Aleksandr Gomelsky es otro nombre para entender la historia. Casi que no se puede hablar de básquetbol sin saber algo (¡algo!) de lo que hizo; también hay que saber de Yugoslavia y Estados Unidos, claro, porque sin antagonistas no hay buen relato deportivo y porque para salir campeón hay que saber perder (andará Uruguay, también, metido en esas páginas, porque los buenos cuartos de hora tuvimos); y lo otro: el adiós al muro de Berlín y cómo se acabó lo que se daba. Un viaje fascinante para leer en la pandemia, antes o después de tirar al aro.
También en pantalla
Aquellos que se sientan convocados a conocer más de la historia del básquetbol soviético pueden encontrar en la película Tres segundos, de 2017, una buena historia dirigida por Anton Megerdichev sobre la victoria de la URSS en los Juegos Olímpicos de Munich 1972 frente a Estados Unidos.

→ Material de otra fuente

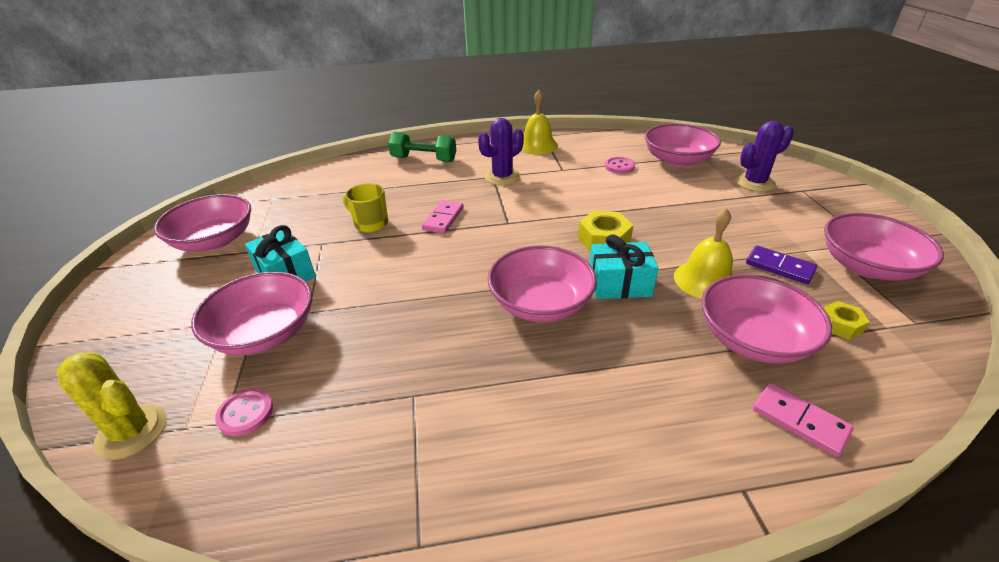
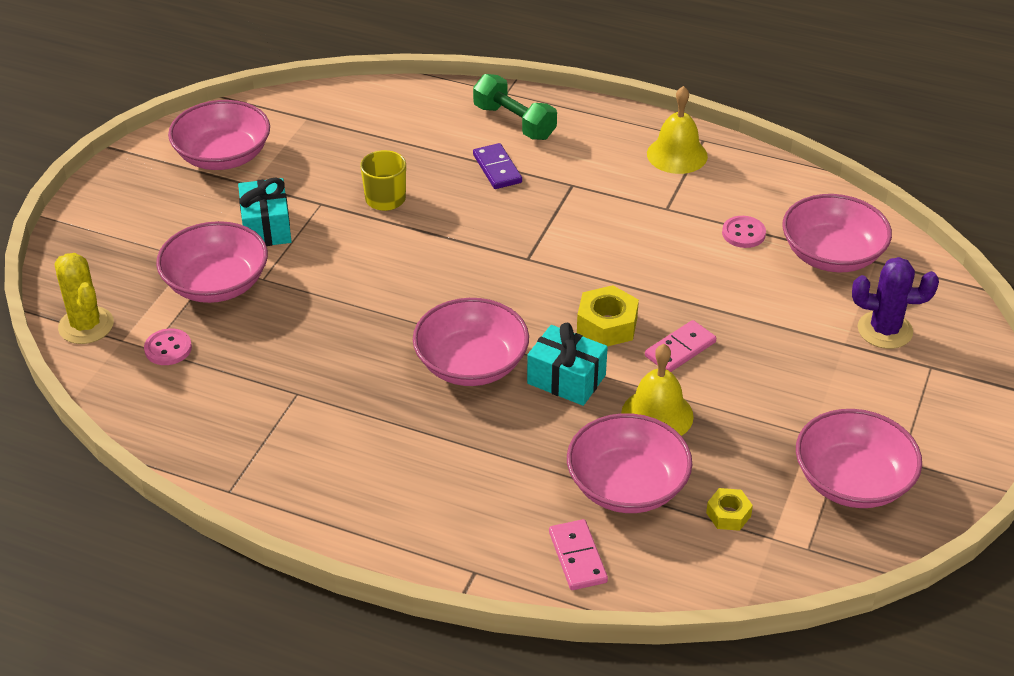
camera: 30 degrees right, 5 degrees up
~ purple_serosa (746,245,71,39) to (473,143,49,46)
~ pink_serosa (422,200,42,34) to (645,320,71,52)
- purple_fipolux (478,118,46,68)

Centrado en los Juegos Olímpicos de Barcelona 1992, se encuentra en YouTube el documental El otro dream team, estrenado en 2012, que narra la hazaña de la selección de Lituania al conseguir la medalla de bronce con los jugadores que habían sido figuras en la consagración de la URSS en 1988. Un condimento para la historia es que derrotaron en la final por el bronce al Equipo Unificado (ex URSS), y otro no menos pintoresco es el vínculo que aquella selección generó con el arte musical y gráfica de la banda Grateful Dead.